Supplied text:
########
The show starts with piece of Egyptian sarcophagus limestone from around 1295 BCE, etched with the figure of Anubis, the familiar desert-dog headed man, and ends with the aforementioned Maru, the internet-famous Youtube cat from 2012. In between all this the exhibition’s artists grapple, for centuries, with notions and depictions of the dogs and cats who work for us, their place in literature, our shifting morality around them, our mutual abandonment, aggression, and so on. There was a depressing and resilient association with death, sin, and superstition around these two species, and it lasts all the way up to the Enlightenment. This is not a “fun” show. Even the great Dix’s colorful and playful-looking marks denoting a cat on the prowl turns out to be a product of his shaky hand and shaken confidence after he had a stroke. It’s terribly sad.
########
What you need to do:
**A.** Answer these from the exhibition review, one line each:
(i) What is etched on the piece of sarcophagus limestone that opens the show?
(ii) What ends the show?
(iii) Up to what period does the association of these two species with death, sin, and superstition last?
**B.** According to the exhibition review, why do Dix's colorful, playful-looking marks of a cat on the prowl turn out to be sad?
**C.** Write the next part of the exhibition review, picking up after its final sentence.

Recorded data:
########
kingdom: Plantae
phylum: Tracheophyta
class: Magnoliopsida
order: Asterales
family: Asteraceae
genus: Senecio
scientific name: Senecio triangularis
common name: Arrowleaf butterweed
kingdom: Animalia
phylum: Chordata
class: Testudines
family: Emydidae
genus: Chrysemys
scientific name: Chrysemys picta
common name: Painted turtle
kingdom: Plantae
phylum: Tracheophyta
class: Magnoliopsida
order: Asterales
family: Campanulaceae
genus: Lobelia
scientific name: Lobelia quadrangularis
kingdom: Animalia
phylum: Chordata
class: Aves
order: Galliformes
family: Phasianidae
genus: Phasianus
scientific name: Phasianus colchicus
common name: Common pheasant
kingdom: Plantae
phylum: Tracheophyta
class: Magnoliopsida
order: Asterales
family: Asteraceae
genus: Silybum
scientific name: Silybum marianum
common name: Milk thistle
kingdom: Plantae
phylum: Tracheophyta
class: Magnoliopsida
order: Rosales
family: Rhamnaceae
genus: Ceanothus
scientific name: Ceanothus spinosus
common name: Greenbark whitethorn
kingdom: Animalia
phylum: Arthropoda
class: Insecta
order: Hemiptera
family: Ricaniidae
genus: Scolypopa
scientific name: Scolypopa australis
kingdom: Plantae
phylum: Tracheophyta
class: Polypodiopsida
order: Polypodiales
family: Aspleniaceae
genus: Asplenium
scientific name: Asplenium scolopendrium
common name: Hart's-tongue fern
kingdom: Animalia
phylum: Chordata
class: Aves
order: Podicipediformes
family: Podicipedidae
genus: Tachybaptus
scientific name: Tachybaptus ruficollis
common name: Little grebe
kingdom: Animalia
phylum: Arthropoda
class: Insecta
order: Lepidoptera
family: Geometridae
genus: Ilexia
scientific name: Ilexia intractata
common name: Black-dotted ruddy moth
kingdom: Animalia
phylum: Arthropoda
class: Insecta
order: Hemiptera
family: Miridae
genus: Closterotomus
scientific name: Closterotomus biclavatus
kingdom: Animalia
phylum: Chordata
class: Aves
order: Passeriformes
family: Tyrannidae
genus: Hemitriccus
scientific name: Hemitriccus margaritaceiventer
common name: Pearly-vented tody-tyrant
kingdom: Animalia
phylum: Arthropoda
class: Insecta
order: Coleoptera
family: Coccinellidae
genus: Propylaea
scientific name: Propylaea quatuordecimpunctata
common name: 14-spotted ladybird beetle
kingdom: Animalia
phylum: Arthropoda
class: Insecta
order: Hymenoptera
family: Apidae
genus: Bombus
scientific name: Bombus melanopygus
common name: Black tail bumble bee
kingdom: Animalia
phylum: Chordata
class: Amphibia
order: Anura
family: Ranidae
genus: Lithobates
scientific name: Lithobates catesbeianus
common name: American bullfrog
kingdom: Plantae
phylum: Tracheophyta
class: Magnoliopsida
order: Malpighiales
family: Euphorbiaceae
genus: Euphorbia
########
Results for the exercise:
**A.**
(i) The figure of Anubis, the desert-dog headed man.
(ii) Maru, the internet-famous YouTube cat from 2012.
(iii) The Enlightenment.

**B.** The marks were a product of Dix's shaky hand and shaken confidence after he had a stroke. So what looks playful actually records his decline.

**C.**
There are, of course, glossy oil portraits of hunting dogs from the 17th through 19th centuries, small and stunning European etchings and canvases of animal-laden myths and religious texts from the 1400-1700s, lithe and charming Japanese woodblock prints from the last century (of cats of course, and these are what I coveted most), and 18th-century portraits of noblewomen and girls with their lapdogs. These little purebreds are understood to be as much props of prestige as the sitters’ clothes and jewelry, which reminds me that some things haven’t changed much. But time is fluid here. Early in the show, near the artifacts, Louise Bourgeois weighs in with a drawing of herself as a cat version of Saint Sebastian and Jacob Lawrence shows us how dogs were used to curry tips in bars. I liked the time shifts. It kept me on my toes.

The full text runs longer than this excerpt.